Open fehmud opened this issue 11 years ago • 4 comments

Hello,

thanks for sharing this useful package.

There is a problem with the value of last-command after having executed any command from this package. The value of last-command will be the internal iy-go-to-char--command instead of iy-go-to-char or any other command from the interface of the package. This is a problem when writing a new command that builds on this package.

Thanks for your attention.

fehmud avatar Oct 26 '14 13:10 fehmud

It is tricky to support multiple cursor. I'll check to see how to work around it.

doitian avatar Oct 27 '14 00:10 doitian

Thanks for your quick reply.

I am not an Emacs Lisp expert, but maybe you could set this-command before returning from each command. For instance, for iy-go-to-char we would have:

(defun iy-go-to-char (n char)
     ;; Implementation of `iy-go-to-char`
     (setq this-command 'iy-go-to-char))

fehmud avatar Oct 27 '14 01:10 fehmud

Do you have any plan to build a command based on this package? I don't see any benefit of it. This package is intended to be used by end user, instead of used as a library.

What you suggest is just the default behaviour of emacs. The problem is that when multiple cursor is enabled, iy-go-to-char will prompt you the char to search in every cursors.
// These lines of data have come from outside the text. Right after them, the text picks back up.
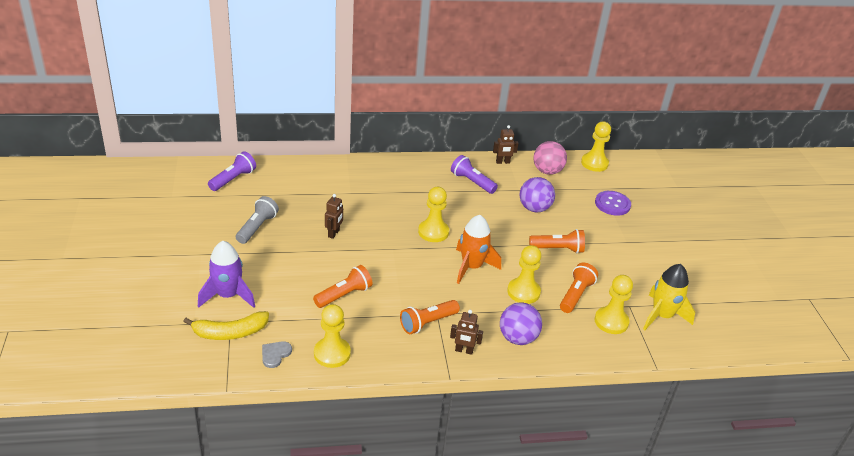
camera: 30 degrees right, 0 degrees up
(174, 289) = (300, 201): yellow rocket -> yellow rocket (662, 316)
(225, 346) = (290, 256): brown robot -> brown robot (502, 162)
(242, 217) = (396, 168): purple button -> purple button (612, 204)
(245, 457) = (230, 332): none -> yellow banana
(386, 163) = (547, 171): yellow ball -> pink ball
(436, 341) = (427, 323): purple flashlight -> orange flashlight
doitian avatar Oct 29 '14 15:10 doitian

Thanks for your assistance.

I have already adapted two custom commands to use this package, namely my own "smart" commands that I have bound to C-w and M-w. To accomplish this, I had already disabled the temporary map (before the version 3.2.2 of the package allowed it).

I have never used Multiple Cursor, so I don't know what to say regarding interactions with that package. Maybe this package could rely on a buffer-local variable instead of last-command?

Anyway, tampering with last-command seems wrong. Even a package that is intended to be used by end users shouldn't leak its implementation. You never know what users could decide to do with a package. At least, the README should mention this quirk.